The heterogeneity in S. pyogenes emm types is in agreement with other studies from developing countries and indigenous populations, all of which report highly diverse emm types among throat, skin, and invasive isolates (16, 25, 27). Not only are the isolates more heterogenic, but also the emm types are strikingly different from those in the Western population (17, 28). This has implications for the coverage of the 26-valent vaccine that has completed clinical phase I and II trials (20), inasmuch as only 22% of the Indian isolates in this study are accounted for in the vaccine, compared to 69% and 76% for isolates in Europe and the United States, respectively (17, 23). However, it should be noted that a recent report of a 30-valent M-protein-based vaccine showed that vaccine-elicited bactericidal antibodies cross-reacted to some extent with nonvaccine serotypes, indicating that the efficacy may extend beyond the included serotypes (6).

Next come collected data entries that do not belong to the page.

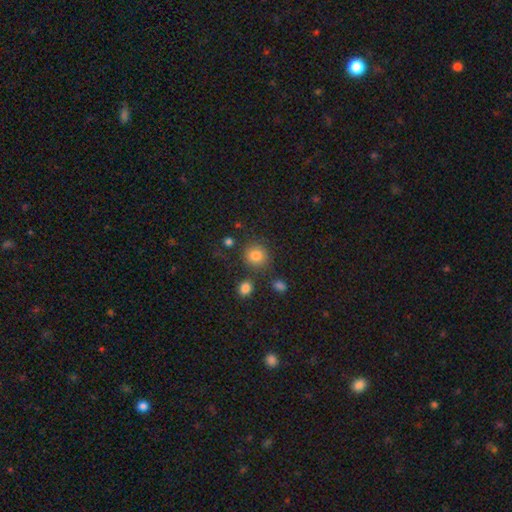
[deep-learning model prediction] Overall: smooth (82%). How rounded: round (86%). Merging: none (79%).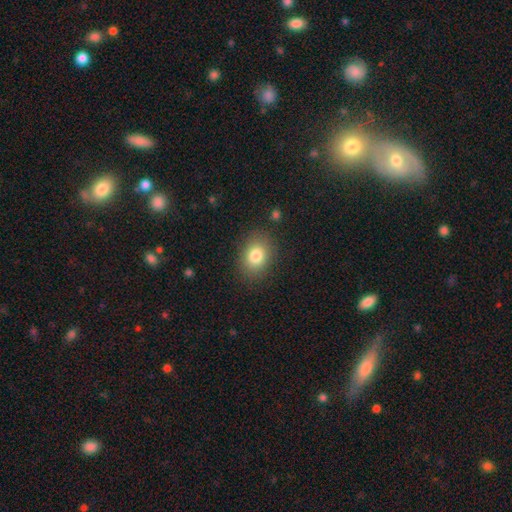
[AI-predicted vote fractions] Smooth or featured?
  - smooth: 82% *
  - star or artifact: 10%
  - featured or disk: 9%
How rounded?
  - in between: 65% *
  - round: 34%
  - cigar-shaped: 1%
Merging?
  - none: 85% *
  - minor disturbance: 10%
  - major disturbance: 4%
  - merger: 2%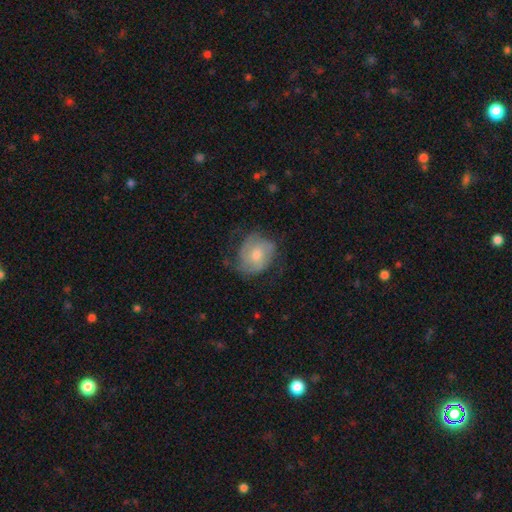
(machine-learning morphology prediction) type=featured or disk (56%); edge-on=no (97%); bar=no (68%); spiral arms=yes (81%); bulge=moderate (60%); merging=none (59%).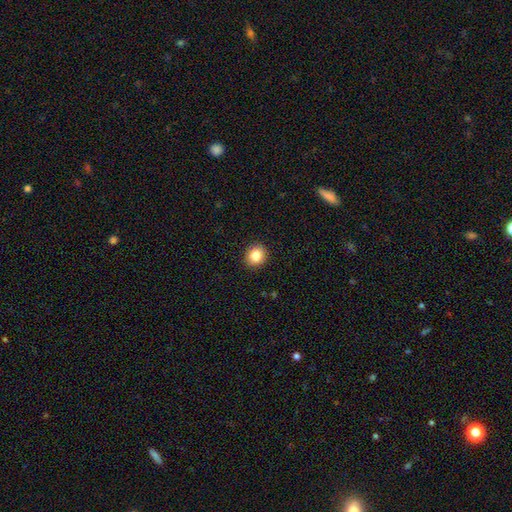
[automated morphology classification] smooth 84%, star or artifact 10%, featured or disk 6%. Down the decision tree: how rounded — round (80%); merging — none (92%).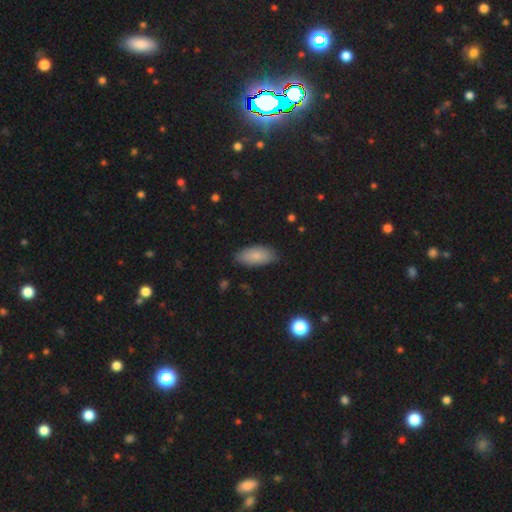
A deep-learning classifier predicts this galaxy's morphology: Q: Smooth or featured?
A: smooth (85%); runner-up: featured or disk (9%)
Q: How rounded?
A: in between (90%); runner-up: cigar-shaped (8%)
Q: Merging?
A: none (84%); runner-up: minor disturbance (13%)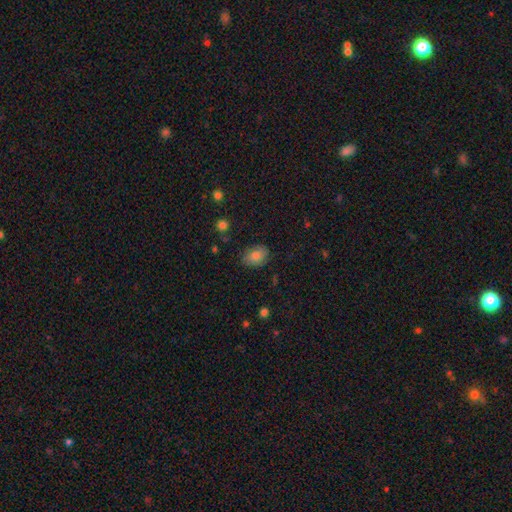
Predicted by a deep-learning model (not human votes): Smooth or featured?
  - smooth: 78% *
  - featured or disk: 13%
  - star or artifact: 9%
How rounded?
  - in between: 78% *
  - round: 21%
  - cigar-shaped: 1%
Merging?
  - none: 79% *
  - minor disturbance: 16%
  - major disturbance: 3%
  - merger: 1%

Similar heterogeneity in the superantigen gene profile was seen, with 29 distinct profiles identified. Despite different profiles, all isolates were prominent triggers of T cell activation, and the degree of response was not associated with either the number of superantigen genes, the presence of smeZ, or particular profiles or emm types. Lack of superantigen-neutralizing antibodies has been identified to be a significant risk factor for invasive S. pyogenes infections in Western countries (2, 18, 22, 29). We hypothesized that the antibody levels should be higher in India, considering the endemic nature and thus likely greater exposure to streptococcal infections in this area. However, analyses of acute-phase sera and sera from healthy controls revealed surprisingly low levels of superantigen-neutralizing activity in both patients and controls. Thus, despite an expected high exposure to streptococcal infections, the Indian cases were as susceptible to streptococcal superantigens as the Western population. Here we assessed neutralizing activity only in a functional cell-based assay, but in future studies it will be of interest to investigate enzyme-linked immunosorbent assay (ELISA) titers of antibodies against superantigens as well as other streptococcal factors to address how neutralization relates to prior exposure. It has previously been shown that ELISA titers of antibodies to streptococcal superantigens frequently do not correlate with neutralizing activity (22), but the underlying rationale for this as of yet remains unknown.